Another canonized celebrity, Saint Catherine of Siena, is no less remarkable for the beauty of her style than for the beauty of her character.
A Life of Saint Francis of Assisi, entitled Fioretti di San Francesco, has been highly praised for the freshness and simplicity of the language. The piety or the modesty of the author induced him to conceal his identity.
These religious writers, though treating of subjects so different, almost equalled Boccaccio in perfection of style, but the two authors who produced collections of stories somewhat similar to his, Franco Sacchetti and Ser Giovanni Fiorentino, were very far indeed from approaching his mastery.

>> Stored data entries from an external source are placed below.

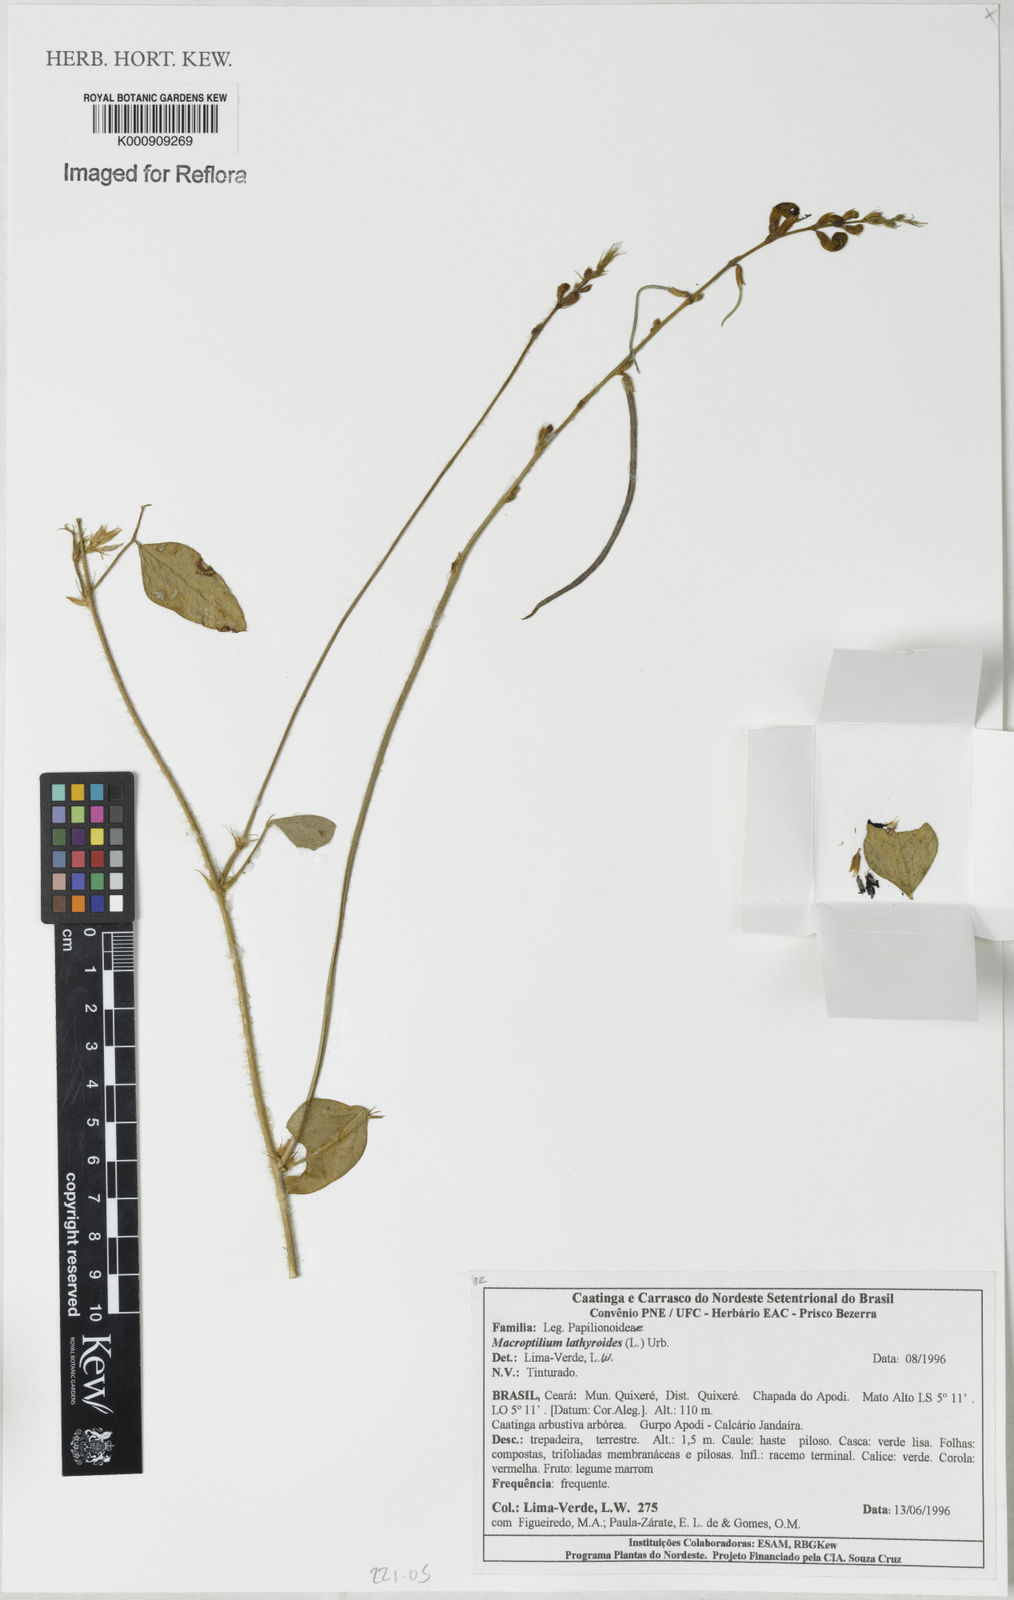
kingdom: Plantae
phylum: Tracheophyta
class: Magnoliopsida
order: Fabales
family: Fabaceae
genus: Macroptilium
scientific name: Macroptilium lathyroides
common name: Wild bushbean
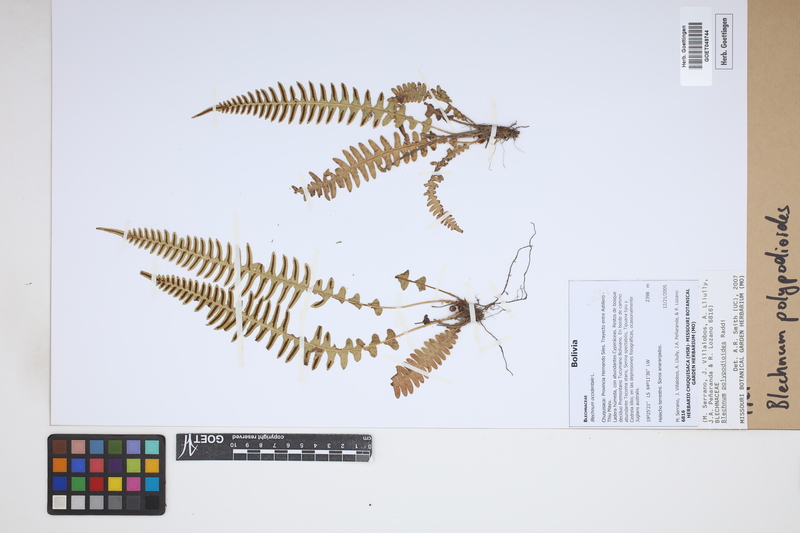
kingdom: Plantae
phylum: Tracheophyta
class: Polypodiopsida
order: Polypodiales
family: Blechnaceae
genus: Blechnum
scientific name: Blechnum polypodioides
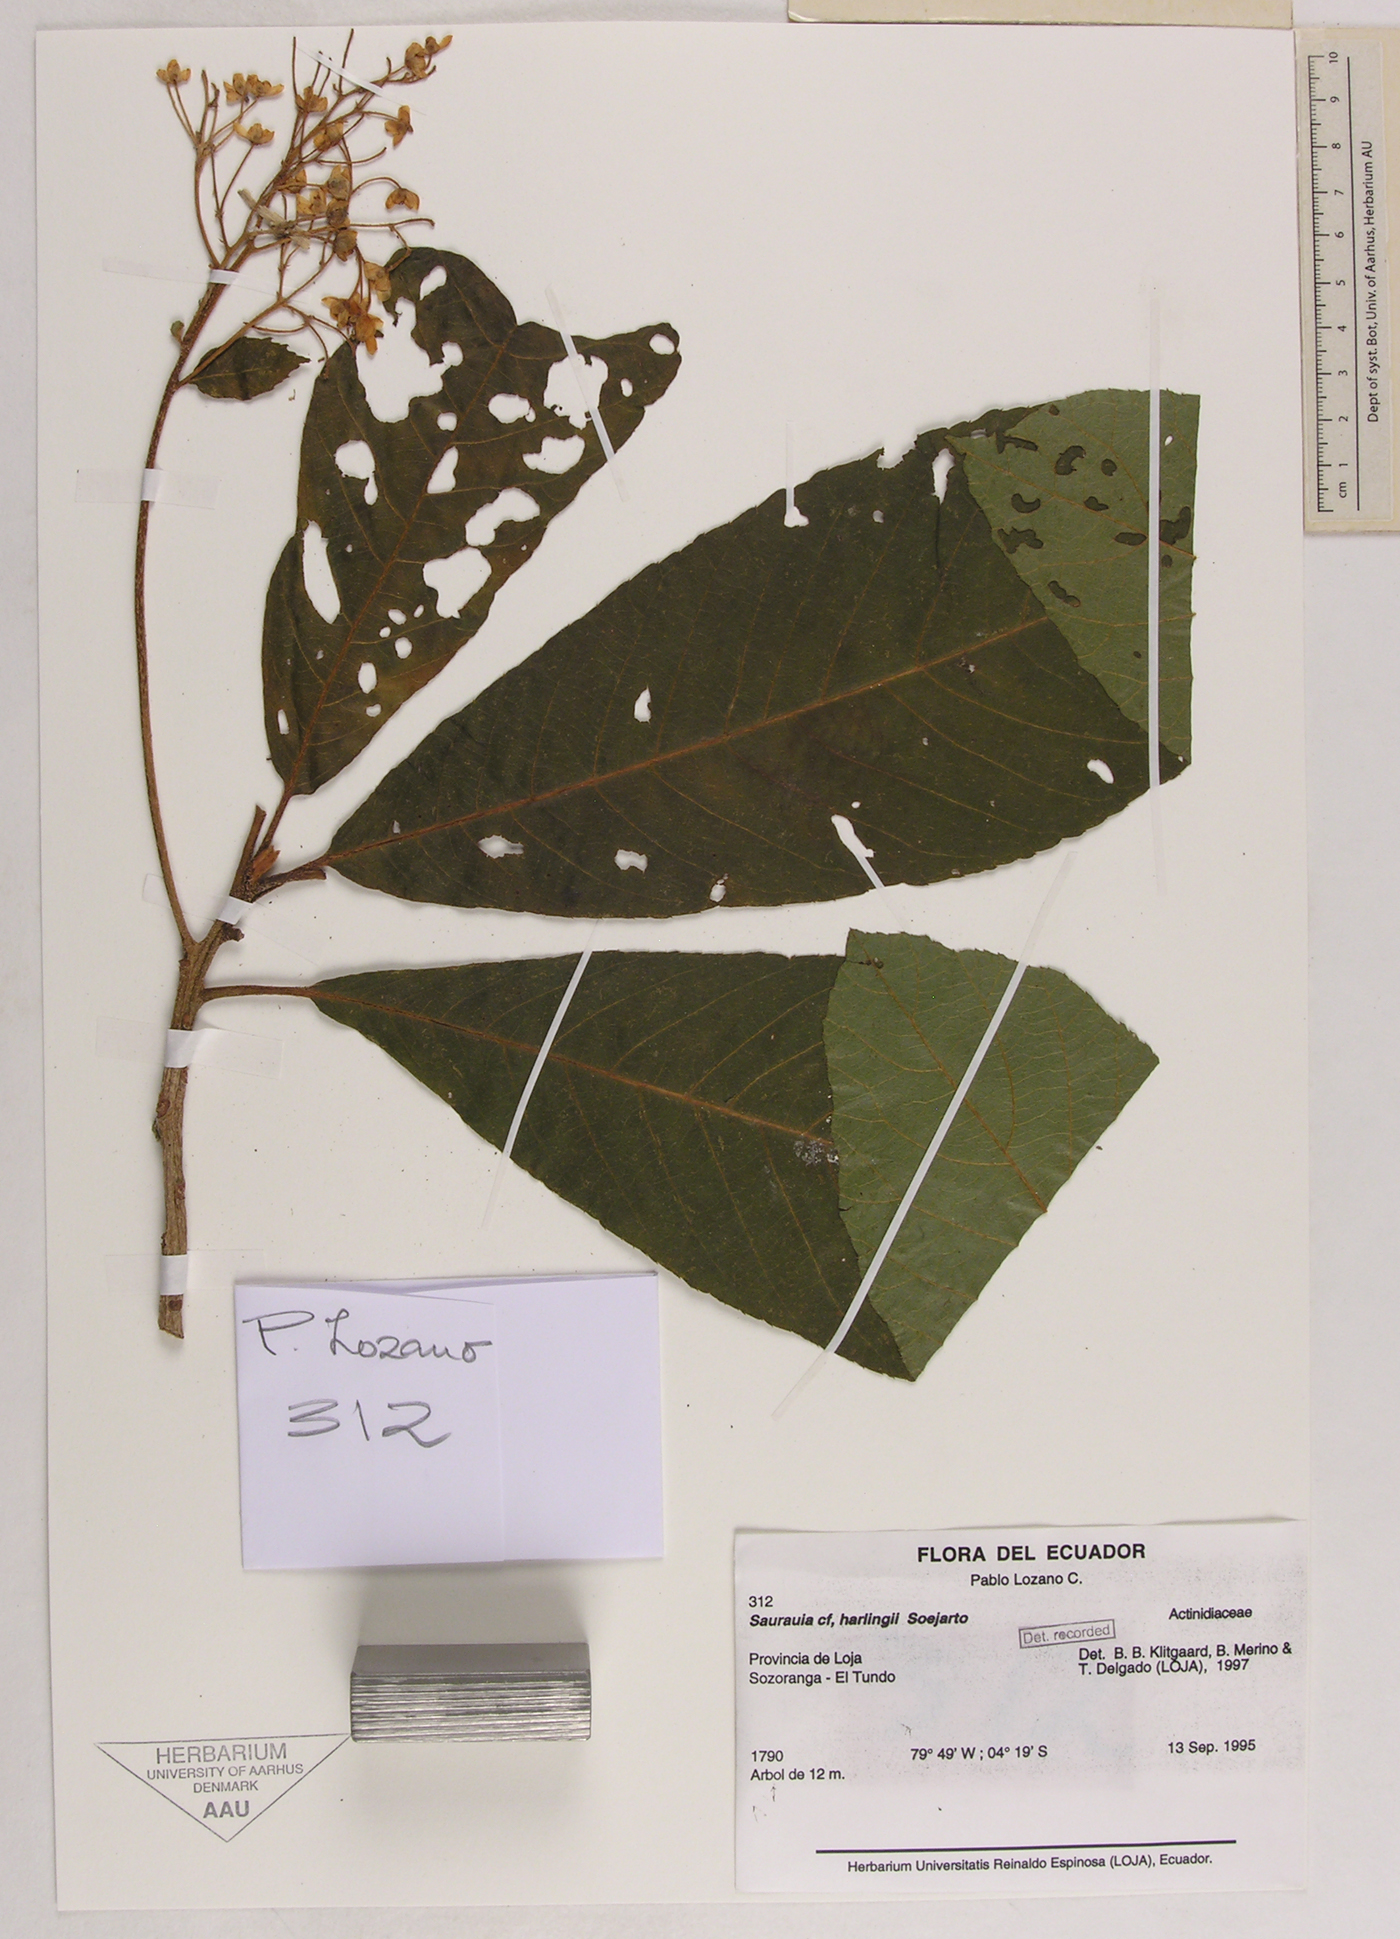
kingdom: Plantae
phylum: Tracheophyta
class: Magnoliopsida
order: Ericales
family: Actinidiaceae
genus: Saurauia
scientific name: Saurauia harlingii
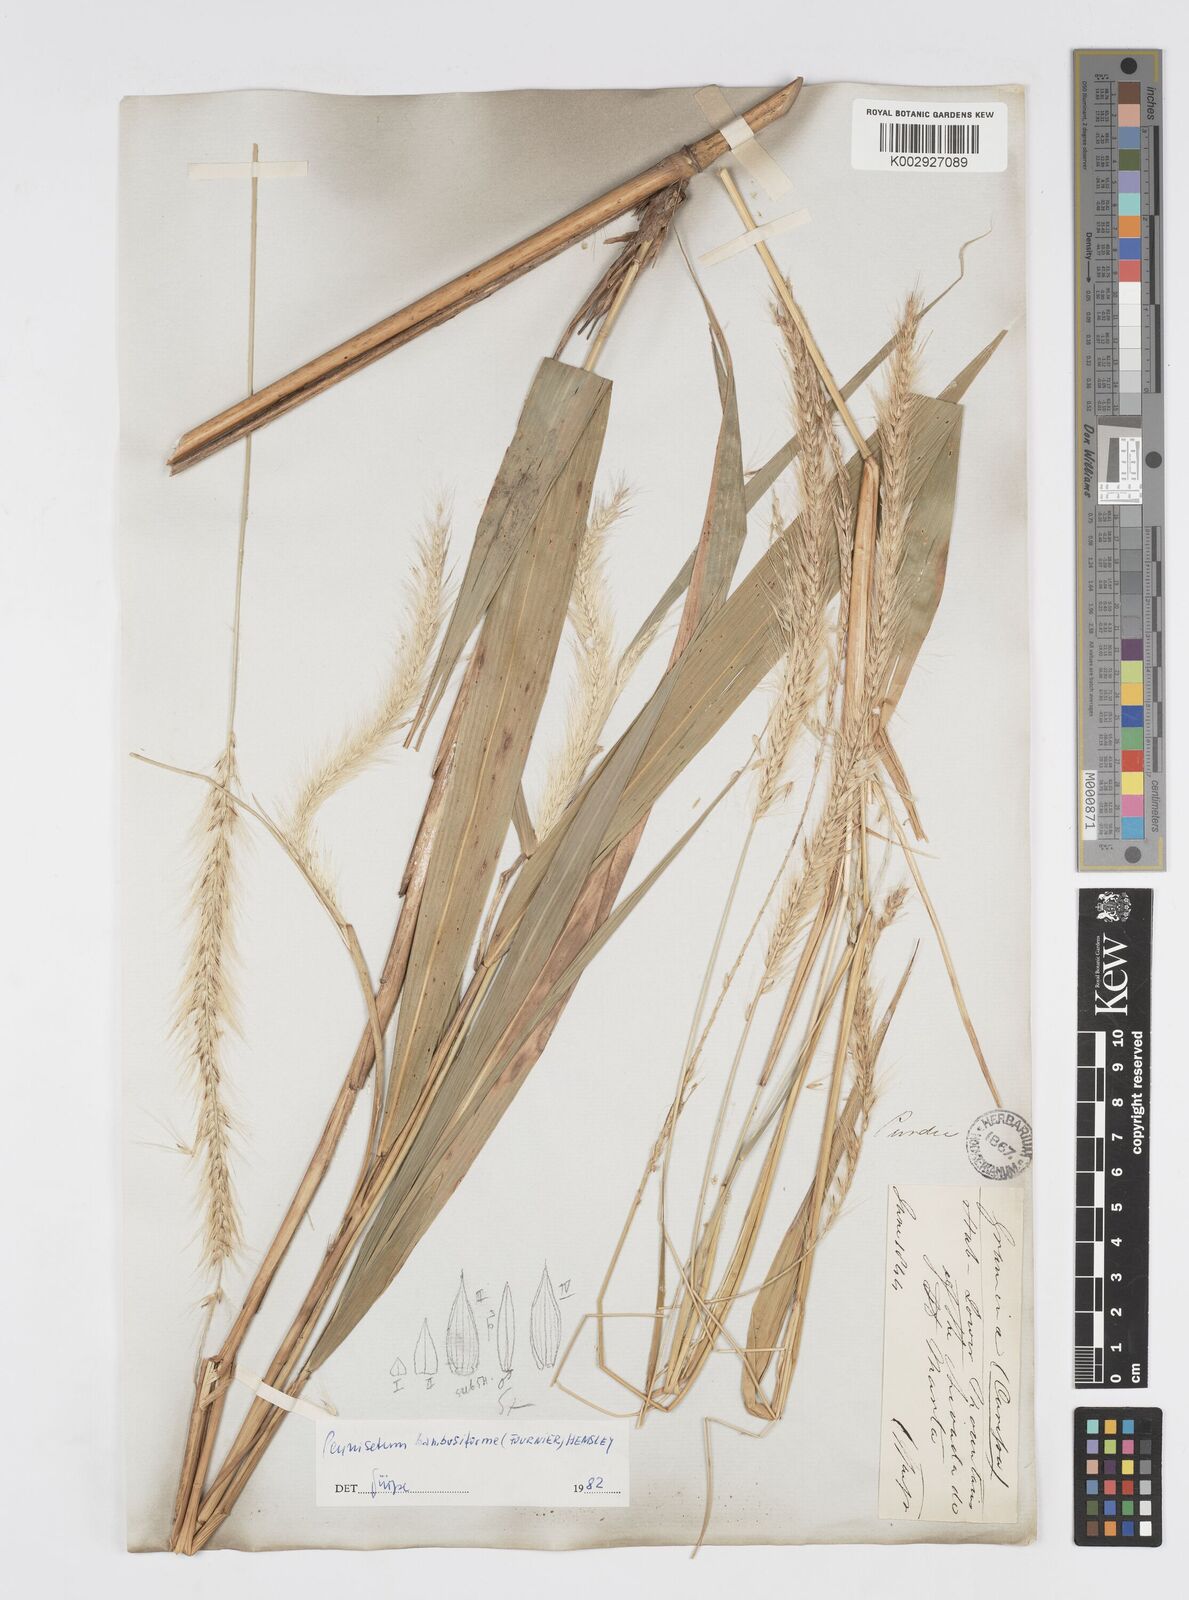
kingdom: Plantae
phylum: Tracheophyta
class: Liliopsida
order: Poales
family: Poaceae
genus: Cenchrus
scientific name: Cenchrus tristachyus
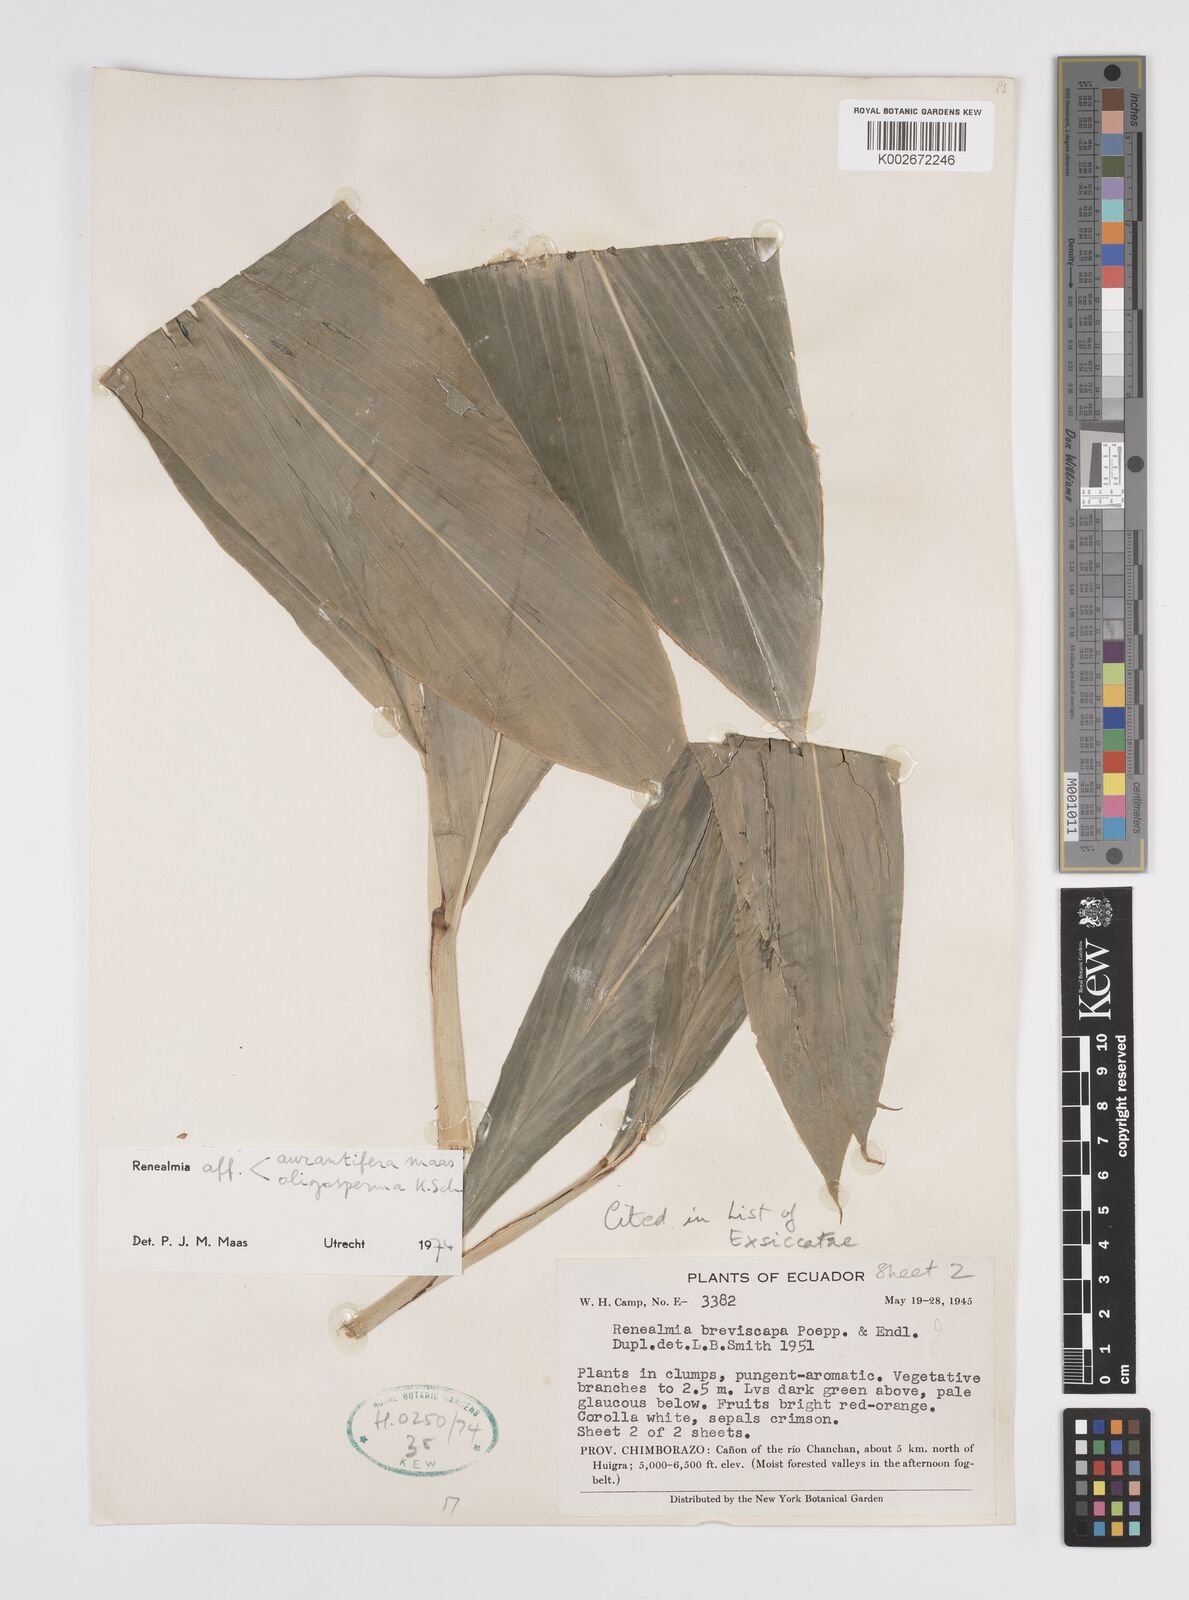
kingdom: Plantae
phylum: Tracheophyta
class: Liliopsida
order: Zingiberales
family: Zingiberaceae
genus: Renealmia
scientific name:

On reviewing the literary development of Italy in the Fourteenth Century, we find that the language attained the fullest perfection both in prose and verse, only the lighter kinds of poetry remaining uncultivated. The appearance in one century of two such great poets as Dante and Petrarch was quite phenomenal and threw a lustre over the age which has attracted the whole world. But another fact, less universally known, is equally worthy of attention, namely the extraordinary merit of the prose writers of the period. It may well be doubted whether any compositions in Italian prose of a later date exhibit the rare qualities of those of the Fourteenth Century. Leopardi, indeed, produced marvels of style, but they were the result of art and study, whereas the writers of the Fourteenth Century display an ease and a simplicity, a freshness and a graphic power, combined with the most exquisite lightness and harmony in their phrases, that must ever render them more admirable models than the artificial and laborious productions of later ages.
[1] For details on the subject of this most terrible pestilence, probably the worst that ever afflicted humanity, we may refer the reader to Father Gasquet's valuable and interesting work on the subject.